Doug Healy, General Counsel with the Joint Municipal Electric Utility Commission notes that if the transmission line weren’t built, transmission service agreements that expire in 2020 would have to be replaced with more expensive power from coal plants in Illinois.
He says the Grain Line Express provides an opportunity to provide rural areas with cheaper renewable energy. “This just kind of meets what our customers want in our areas, “said Healy. “And when we can provide our rural citizens renewable energy, there’s no cost or risk of fuel, there are no emissions, it just makes a lot of sense business-wise.”
The Sierra Club and Renew Missouri, two environmental groups, filed a joint brief for the Supreme Court case as interveners in support of the project. Renew Missouri Executive Director James Owen says it would be major step forward for renewable energy in Missouri.
“We think this is going to be a good step forward for rural communities and seeing more jobs there,” said Owen. “We’re really hopeful that more renewable energy coming to places like Columbia, places like Hannibal, places like Kirkwood will ultimately be beneficial to other economic development avenues in the state because there’s a lot of businesses who want this as an option.”

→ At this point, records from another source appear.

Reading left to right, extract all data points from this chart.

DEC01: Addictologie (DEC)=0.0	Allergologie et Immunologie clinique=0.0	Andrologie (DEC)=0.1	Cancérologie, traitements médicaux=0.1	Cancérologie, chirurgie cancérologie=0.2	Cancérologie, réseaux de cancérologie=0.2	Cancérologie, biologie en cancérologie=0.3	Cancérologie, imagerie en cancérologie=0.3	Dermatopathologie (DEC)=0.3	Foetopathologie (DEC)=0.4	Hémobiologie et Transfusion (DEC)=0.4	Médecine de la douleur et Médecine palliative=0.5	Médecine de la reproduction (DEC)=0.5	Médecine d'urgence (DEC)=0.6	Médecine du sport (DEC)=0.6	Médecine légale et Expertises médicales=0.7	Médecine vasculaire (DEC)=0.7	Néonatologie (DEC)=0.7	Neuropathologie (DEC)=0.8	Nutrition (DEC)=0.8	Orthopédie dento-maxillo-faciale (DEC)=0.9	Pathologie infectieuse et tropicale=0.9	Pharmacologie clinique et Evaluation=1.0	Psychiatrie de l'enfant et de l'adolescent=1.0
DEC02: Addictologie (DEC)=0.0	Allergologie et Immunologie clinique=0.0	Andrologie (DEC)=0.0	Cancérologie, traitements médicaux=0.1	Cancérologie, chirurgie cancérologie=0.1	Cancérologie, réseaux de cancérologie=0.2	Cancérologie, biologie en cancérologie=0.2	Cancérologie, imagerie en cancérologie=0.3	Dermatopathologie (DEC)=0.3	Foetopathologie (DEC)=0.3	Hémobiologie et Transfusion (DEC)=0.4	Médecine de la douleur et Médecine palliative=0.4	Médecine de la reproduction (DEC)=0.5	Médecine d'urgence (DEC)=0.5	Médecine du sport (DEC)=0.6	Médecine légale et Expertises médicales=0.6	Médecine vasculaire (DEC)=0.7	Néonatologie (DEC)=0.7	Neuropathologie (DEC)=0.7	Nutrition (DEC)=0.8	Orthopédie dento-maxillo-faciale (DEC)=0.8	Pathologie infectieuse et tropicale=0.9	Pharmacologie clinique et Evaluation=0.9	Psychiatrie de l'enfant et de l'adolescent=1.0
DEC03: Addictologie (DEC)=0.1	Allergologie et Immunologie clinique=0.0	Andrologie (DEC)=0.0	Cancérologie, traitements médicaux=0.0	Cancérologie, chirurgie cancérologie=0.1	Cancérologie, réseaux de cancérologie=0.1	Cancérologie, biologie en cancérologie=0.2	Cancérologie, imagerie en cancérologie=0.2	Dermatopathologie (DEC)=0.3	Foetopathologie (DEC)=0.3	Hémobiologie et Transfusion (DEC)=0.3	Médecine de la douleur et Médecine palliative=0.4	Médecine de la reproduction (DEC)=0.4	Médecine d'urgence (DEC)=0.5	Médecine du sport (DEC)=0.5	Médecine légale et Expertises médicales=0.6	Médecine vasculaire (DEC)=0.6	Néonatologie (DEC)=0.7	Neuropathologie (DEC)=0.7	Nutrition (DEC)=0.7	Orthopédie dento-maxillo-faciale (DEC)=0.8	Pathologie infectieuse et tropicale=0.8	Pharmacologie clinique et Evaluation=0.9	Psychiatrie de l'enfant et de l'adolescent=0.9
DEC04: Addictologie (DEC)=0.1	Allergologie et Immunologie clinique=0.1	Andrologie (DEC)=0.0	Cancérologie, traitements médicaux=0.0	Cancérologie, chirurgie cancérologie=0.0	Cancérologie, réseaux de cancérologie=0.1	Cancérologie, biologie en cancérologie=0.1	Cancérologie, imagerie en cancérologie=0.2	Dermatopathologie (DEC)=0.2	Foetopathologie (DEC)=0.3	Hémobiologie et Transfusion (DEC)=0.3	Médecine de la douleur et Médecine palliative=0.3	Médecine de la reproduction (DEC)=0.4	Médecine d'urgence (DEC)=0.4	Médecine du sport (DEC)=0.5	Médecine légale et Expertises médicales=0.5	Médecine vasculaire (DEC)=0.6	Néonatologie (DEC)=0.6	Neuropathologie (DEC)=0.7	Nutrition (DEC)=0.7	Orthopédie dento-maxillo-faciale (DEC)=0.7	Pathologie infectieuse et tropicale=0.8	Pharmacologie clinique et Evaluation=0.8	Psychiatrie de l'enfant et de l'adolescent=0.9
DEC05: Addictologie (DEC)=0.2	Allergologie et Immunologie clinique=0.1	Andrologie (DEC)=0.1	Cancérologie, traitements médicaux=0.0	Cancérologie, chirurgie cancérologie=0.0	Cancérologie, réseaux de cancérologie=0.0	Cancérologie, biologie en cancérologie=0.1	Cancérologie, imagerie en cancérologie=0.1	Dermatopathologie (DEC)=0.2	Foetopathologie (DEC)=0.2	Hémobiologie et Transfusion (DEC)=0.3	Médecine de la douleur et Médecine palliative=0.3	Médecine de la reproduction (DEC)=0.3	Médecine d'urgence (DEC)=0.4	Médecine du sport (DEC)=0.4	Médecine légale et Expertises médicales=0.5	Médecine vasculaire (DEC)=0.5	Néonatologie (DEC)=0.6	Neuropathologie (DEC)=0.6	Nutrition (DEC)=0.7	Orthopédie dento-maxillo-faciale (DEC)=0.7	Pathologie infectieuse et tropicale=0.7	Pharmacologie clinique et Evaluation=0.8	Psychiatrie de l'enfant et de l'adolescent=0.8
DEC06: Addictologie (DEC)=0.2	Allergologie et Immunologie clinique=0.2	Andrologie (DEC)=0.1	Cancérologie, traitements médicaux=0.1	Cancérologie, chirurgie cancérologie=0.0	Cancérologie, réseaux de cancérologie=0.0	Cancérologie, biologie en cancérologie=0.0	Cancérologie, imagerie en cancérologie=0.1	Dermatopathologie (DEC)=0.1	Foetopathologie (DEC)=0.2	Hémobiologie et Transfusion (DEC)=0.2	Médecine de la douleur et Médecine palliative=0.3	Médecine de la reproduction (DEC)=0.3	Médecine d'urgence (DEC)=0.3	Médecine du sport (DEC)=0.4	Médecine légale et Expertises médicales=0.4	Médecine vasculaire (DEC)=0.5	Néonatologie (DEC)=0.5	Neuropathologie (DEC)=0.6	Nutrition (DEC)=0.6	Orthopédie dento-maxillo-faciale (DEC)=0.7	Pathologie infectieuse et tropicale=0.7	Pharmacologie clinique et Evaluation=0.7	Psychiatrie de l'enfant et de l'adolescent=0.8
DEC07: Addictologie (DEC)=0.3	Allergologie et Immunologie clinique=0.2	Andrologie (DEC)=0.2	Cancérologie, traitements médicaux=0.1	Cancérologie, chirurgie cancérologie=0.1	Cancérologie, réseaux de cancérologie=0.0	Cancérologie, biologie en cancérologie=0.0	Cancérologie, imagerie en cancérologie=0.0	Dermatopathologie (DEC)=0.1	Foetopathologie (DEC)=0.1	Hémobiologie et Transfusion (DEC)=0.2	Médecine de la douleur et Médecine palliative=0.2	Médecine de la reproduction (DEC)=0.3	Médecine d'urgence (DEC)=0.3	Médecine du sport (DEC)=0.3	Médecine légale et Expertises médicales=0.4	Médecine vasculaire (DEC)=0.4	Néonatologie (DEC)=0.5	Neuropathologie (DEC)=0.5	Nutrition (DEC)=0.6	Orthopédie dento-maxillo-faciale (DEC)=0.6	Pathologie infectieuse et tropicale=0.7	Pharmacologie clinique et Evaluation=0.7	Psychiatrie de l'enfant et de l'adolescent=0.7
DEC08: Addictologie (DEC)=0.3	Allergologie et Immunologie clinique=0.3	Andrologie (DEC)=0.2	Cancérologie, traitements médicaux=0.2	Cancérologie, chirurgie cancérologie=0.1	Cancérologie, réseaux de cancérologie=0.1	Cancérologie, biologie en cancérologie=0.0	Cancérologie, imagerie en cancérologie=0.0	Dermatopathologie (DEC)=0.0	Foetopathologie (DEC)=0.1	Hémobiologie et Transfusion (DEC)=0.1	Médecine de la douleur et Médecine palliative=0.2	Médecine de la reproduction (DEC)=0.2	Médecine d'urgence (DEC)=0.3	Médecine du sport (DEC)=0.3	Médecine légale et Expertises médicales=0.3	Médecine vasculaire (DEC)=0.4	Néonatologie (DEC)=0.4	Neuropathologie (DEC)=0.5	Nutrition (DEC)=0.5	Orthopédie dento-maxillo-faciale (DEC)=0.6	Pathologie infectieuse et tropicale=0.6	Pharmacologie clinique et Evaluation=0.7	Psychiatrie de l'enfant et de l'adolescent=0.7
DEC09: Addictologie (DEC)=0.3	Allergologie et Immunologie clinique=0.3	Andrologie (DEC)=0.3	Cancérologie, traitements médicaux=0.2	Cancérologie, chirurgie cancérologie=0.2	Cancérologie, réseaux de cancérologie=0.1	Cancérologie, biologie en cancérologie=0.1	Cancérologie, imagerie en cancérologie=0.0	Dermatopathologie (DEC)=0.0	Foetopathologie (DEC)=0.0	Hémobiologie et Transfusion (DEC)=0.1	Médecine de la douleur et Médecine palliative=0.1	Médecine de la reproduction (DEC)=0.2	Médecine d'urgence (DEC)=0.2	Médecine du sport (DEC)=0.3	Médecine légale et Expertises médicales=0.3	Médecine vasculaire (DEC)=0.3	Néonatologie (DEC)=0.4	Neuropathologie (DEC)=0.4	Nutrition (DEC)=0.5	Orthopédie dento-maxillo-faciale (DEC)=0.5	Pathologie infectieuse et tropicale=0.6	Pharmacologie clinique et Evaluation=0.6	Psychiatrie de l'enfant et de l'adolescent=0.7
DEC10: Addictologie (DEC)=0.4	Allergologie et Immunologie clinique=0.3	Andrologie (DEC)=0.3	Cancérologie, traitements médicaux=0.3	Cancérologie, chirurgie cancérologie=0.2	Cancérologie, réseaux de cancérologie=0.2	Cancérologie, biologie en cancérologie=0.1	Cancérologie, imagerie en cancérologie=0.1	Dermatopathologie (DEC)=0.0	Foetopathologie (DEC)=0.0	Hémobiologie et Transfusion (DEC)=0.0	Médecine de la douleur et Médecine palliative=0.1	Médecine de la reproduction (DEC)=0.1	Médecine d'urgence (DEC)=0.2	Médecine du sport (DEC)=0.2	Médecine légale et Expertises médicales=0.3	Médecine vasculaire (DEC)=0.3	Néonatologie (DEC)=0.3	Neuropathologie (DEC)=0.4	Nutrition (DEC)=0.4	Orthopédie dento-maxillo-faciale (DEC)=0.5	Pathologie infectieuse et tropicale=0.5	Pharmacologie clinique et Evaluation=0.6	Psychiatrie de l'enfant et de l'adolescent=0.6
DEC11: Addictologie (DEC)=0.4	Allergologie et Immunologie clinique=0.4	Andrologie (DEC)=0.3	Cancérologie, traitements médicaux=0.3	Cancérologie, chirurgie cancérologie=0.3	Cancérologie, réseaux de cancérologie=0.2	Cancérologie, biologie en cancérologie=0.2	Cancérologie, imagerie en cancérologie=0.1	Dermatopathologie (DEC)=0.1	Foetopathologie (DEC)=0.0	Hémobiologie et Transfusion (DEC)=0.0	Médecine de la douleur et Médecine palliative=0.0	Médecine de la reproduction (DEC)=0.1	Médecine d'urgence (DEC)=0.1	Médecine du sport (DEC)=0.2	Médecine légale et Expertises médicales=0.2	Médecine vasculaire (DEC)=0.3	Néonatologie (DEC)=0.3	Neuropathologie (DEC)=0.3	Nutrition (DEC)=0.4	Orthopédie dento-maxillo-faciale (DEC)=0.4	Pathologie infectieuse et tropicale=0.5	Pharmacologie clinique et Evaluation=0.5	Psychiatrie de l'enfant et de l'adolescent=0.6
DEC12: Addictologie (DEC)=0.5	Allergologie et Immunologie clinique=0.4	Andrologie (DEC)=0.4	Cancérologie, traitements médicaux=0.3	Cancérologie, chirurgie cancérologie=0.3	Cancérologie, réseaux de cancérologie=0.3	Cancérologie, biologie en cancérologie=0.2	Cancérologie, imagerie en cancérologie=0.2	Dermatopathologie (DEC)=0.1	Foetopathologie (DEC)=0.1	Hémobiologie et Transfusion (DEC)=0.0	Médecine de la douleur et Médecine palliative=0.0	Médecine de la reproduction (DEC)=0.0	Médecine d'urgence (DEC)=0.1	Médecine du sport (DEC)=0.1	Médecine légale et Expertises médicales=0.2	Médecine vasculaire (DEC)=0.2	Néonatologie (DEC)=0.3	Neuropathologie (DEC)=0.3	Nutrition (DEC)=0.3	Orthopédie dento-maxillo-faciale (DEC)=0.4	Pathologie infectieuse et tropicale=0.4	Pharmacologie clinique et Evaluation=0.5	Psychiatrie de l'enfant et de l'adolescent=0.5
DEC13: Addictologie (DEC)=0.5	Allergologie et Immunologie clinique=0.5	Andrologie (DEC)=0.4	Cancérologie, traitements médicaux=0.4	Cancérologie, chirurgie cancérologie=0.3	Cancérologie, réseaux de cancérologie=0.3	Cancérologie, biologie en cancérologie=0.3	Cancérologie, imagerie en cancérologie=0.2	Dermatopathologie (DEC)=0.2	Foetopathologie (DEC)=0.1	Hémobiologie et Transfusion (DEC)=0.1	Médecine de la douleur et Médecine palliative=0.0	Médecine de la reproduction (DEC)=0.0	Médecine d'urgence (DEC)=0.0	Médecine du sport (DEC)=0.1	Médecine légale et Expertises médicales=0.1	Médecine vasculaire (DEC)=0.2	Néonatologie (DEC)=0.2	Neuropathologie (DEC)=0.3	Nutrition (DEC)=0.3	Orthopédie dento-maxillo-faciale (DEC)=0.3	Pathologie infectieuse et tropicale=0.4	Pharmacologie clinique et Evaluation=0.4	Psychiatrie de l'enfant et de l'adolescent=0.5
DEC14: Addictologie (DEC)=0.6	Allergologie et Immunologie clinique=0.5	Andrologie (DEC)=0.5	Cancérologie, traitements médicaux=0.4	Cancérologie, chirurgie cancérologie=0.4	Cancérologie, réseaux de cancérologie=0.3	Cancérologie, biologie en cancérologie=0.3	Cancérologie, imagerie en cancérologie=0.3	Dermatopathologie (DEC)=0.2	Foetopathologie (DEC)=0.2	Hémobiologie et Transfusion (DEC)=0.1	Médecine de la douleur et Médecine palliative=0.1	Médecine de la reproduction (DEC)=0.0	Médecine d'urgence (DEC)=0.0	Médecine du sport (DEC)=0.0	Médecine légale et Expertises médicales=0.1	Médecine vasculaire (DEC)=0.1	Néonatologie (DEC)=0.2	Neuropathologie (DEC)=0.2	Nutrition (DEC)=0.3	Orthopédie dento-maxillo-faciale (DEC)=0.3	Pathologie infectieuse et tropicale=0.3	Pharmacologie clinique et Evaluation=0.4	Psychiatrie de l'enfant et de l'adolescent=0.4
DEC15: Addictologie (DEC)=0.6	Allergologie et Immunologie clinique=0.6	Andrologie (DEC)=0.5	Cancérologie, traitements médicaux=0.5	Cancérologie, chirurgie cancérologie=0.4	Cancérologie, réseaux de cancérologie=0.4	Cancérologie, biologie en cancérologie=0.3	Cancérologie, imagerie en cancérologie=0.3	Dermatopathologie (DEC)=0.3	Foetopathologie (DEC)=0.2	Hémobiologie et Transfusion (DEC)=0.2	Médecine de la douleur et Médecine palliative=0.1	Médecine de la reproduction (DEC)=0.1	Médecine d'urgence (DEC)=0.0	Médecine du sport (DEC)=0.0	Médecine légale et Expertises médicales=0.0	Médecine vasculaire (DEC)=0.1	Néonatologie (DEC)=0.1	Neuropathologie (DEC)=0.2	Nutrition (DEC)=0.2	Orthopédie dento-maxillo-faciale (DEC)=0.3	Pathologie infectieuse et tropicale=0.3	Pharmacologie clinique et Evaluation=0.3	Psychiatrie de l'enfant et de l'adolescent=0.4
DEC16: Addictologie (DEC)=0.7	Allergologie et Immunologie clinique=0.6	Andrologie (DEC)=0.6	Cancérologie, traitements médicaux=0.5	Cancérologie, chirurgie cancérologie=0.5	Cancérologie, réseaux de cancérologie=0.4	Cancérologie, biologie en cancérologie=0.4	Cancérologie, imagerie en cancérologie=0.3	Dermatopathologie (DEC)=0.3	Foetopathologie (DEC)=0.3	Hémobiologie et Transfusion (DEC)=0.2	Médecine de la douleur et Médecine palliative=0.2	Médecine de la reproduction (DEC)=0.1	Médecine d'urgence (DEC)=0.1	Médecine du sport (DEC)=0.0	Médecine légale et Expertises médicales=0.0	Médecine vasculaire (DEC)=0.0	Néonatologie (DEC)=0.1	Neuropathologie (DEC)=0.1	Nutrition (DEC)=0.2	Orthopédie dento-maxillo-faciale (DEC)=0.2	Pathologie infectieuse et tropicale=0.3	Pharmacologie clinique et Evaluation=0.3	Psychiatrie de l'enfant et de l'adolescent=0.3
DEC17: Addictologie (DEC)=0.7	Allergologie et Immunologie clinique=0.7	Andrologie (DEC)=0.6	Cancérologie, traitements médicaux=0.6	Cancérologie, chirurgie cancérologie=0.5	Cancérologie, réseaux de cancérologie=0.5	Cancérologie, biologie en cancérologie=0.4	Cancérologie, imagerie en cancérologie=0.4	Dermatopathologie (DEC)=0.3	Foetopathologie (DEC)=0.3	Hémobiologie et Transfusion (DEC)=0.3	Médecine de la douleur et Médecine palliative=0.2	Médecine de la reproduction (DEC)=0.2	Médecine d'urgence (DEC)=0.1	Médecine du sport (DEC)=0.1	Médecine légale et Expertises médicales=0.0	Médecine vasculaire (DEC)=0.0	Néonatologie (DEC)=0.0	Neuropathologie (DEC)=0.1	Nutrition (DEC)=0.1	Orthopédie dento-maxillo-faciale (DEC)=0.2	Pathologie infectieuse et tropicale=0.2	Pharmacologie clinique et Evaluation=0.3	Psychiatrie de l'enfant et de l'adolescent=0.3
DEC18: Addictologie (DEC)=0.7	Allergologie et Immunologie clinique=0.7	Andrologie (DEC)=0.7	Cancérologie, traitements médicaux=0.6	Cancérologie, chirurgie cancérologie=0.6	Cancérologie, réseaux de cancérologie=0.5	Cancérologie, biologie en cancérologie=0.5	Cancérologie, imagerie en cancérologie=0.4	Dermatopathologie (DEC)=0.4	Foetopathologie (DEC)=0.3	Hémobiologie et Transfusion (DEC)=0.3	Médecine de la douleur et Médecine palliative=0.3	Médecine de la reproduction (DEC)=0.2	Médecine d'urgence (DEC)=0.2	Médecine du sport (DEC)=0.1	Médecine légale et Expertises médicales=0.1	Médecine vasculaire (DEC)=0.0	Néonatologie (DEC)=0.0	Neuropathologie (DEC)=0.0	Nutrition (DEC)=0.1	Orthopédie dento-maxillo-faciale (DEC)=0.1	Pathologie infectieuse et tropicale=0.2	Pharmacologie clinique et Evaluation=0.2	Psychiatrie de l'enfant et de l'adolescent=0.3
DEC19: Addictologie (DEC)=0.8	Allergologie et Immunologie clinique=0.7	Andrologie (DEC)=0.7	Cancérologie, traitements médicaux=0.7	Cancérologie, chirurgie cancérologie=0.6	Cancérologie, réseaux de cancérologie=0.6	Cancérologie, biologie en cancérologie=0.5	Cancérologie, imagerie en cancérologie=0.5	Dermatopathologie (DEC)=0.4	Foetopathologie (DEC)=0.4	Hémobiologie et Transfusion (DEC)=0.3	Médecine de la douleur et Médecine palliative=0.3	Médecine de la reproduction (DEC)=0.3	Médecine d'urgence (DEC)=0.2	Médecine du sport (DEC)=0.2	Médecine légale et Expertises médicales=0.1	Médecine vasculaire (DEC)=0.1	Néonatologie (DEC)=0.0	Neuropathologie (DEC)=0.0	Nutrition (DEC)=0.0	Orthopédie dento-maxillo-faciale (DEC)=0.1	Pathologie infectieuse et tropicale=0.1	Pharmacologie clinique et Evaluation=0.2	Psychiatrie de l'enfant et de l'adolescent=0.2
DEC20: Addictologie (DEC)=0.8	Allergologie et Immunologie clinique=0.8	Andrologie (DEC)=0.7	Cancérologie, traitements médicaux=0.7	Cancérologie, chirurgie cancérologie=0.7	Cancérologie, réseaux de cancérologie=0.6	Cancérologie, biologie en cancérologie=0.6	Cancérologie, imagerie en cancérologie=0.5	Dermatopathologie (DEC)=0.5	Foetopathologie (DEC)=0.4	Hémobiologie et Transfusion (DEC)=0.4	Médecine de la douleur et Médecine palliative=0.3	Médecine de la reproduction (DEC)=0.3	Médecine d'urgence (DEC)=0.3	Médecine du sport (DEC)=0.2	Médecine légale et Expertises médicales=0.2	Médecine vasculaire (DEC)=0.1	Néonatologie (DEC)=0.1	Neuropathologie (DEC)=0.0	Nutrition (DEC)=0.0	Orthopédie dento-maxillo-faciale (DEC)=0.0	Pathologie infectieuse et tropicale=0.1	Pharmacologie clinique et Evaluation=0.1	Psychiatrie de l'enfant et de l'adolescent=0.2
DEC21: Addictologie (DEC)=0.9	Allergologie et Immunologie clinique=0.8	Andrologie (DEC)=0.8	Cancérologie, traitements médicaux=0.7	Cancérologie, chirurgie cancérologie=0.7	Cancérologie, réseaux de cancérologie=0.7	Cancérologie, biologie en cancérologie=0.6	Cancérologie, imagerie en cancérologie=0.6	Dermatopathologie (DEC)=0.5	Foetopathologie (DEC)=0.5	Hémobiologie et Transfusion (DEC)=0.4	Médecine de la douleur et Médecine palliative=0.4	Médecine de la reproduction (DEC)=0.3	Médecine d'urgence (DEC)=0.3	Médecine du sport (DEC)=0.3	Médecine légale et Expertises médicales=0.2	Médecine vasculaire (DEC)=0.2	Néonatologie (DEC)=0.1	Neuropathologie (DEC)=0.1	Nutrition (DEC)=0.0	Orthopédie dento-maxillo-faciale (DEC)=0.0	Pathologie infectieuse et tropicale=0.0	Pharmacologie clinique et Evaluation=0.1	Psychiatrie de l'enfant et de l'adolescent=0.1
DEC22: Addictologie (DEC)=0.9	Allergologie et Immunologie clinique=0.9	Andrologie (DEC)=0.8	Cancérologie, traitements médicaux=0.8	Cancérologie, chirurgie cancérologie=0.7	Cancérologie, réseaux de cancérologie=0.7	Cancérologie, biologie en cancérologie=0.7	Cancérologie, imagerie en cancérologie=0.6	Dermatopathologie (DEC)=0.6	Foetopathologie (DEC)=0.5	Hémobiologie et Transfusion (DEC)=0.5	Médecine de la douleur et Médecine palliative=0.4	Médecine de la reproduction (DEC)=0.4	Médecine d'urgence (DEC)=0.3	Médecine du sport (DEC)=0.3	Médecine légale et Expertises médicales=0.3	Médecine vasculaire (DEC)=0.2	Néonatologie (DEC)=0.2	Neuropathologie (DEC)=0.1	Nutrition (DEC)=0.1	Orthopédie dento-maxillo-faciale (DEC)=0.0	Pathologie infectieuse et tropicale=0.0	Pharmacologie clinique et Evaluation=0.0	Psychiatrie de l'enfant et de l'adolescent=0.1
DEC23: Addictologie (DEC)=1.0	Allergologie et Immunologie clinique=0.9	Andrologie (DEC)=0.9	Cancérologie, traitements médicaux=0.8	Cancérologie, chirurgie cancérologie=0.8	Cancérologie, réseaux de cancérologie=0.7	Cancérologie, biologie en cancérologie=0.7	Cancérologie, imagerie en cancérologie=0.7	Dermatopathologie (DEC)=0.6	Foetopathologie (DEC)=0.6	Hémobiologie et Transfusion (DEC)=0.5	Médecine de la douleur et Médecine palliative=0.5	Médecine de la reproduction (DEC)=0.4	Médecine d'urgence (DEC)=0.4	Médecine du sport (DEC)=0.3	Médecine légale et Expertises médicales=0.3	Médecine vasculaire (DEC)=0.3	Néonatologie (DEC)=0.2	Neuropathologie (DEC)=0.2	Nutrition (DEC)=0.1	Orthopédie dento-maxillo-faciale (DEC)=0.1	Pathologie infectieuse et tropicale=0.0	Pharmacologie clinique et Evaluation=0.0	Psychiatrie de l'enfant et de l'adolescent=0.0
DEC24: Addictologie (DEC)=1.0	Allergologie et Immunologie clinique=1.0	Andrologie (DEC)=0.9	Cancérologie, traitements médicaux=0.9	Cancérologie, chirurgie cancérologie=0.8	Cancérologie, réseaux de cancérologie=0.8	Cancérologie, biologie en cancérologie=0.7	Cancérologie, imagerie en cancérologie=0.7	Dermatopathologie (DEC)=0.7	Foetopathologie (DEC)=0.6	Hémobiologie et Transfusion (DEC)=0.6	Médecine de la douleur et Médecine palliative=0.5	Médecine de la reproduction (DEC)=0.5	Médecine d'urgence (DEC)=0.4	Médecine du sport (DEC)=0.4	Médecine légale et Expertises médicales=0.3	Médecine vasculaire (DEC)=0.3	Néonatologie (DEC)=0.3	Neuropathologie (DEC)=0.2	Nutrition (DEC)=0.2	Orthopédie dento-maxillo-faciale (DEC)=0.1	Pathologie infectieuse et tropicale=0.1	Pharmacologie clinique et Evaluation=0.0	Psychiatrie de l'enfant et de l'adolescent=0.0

Another snag in the transmission line’s progress developed on March 13th, when the Illinois Fifth District Appellate Court reversed the Illinois Commerce Commission’s Order granting Grain Belt Express a Certificate of Public Convenience and Necessity.
Mark Lawler with Clean Line said the issue is very fixable because the Illinois court is only requiring the company to purchase utility assets before applying for approval.
The Supreme Court adjourned after hearing arguments Tuesday. Its normal procedure is to hand down decision six-to-eight weeks after its hearings take place.